◆ What the task asks ◆
Rewrite the listing below, changing each "True or false" to "Correct or incorrect" and keeping every other line and character as it is.
** Data for this exercise follows **
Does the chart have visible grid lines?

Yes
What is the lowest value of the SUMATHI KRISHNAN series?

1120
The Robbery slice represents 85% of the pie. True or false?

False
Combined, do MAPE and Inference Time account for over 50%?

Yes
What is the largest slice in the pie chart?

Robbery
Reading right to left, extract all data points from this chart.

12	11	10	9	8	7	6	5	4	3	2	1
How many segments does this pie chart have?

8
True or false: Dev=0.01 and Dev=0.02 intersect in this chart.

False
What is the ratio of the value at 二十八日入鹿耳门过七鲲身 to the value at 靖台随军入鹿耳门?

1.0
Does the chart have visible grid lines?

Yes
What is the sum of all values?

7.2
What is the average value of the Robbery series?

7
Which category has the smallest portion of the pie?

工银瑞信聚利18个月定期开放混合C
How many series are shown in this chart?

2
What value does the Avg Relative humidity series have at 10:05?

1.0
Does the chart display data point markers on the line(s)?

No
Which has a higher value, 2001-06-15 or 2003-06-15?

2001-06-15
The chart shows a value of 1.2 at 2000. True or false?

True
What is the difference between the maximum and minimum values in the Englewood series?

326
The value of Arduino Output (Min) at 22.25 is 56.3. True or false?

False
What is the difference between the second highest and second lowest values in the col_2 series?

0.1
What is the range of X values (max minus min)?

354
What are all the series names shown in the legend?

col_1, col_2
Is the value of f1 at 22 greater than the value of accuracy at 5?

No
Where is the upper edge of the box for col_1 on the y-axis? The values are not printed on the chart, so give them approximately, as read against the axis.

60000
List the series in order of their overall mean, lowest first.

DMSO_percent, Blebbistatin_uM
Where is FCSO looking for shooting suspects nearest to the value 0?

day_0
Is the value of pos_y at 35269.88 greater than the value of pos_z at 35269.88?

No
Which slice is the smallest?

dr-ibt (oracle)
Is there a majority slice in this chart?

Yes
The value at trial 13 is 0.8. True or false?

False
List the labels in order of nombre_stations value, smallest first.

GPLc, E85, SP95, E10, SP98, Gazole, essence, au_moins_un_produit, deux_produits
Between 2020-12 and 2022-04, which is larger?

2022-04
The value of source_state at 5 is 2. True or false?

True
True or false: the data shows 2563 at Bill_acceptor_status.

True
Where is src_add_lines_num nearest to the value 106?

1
** End of Data for this exercise **
◆ Output of the exercise ◆
Does the chart have visible grid lines?

Yes
What is the lowest value of the SUMATHI KRISHNAN series?

1120
The Robbery slice represents 85% of the pie. Correct or incorrect?

False
Combined, do MAPE and Inference Time account for over 50%?

Yes
What is the largest slice in the pie chart?

Robbery
Reading right to left, extract all data points from this chart.

12	11	10	9	8	7	6	5	4	3	2	1
How many segments does this pie chart have?

8
Correct or incorrect: Dev=0.01 and Dev=0.02 intersect in this chart.

False
What is the ratio of the value at 二十八日入鹿耳门过七鲲身 to the value at 靖台随军入鹿耳门?

1.0
Does the chart have visible grid lines?

Yes
What is the sum of all values?

7.2
What is the average value of the Robbery series?

7
Which category has the smallest portion of the pie?

工银瑞信聚利18个月定期开放混合C
How many series are shown in this chart?

2
What value does the Avg Relative humidity series have at 10:05?

1.0
Does the chart display data point markers on the line(s)?

No
Which has a higher value, 2001-06-15 or 2003-06-15?

2001-06-15
The chart shows a value of 1.2 at 2000. Correct or incorrect?

True
What is the difference between the maximum and minimum values in the Englewood series?

326
The value of Arduino Output (Min) at 22.25 is 56.3. Correct or incorrect?

False
What is the difference between the second highest and second lowest values in the col_2 series?

0.1
What is the range of X values (max minus min)?

354
What are all the series names shown in the legend?

col_1, col_2
Is the value of f1 at 22 greater than the value of accuracy at 5?

No
Where is the upper edge of the box for col_1 on the y-axis? The values are not printed on the chart, so give them approximately, as read against the axis.

60000
List the series in order of their overall mean, lowest first.

DMSO_percent, Blebbistatin_uM
Where is FCSO looking for shooting suspects nearest to the value 0?

day_0
Is the value of pos_y at 35269.88 greater than the value of pos_z at 35269.88?

No
Which slice is the smallest?

dr-ibt (oracle)
Is there a majority slice in this chart?

Yes
The value at trial 13 is 0.8. Correct or incorrect?

False
List the labels in order of nombre_stations value, smallest first.

GPLc, E85, SP95, E10, SP98, Gazole, essence, au_moins_un_produit, deux_produits
Between 2020-12 and 2022-04, which is larger?

2022-04
The value of source_state at 5 is 2. Correct or incorrect?

True
Correct or incorrect: the data shows 2563 at Bill_acceptor_status.

True
Where is src_add_lines_num nearest to the value 106?

1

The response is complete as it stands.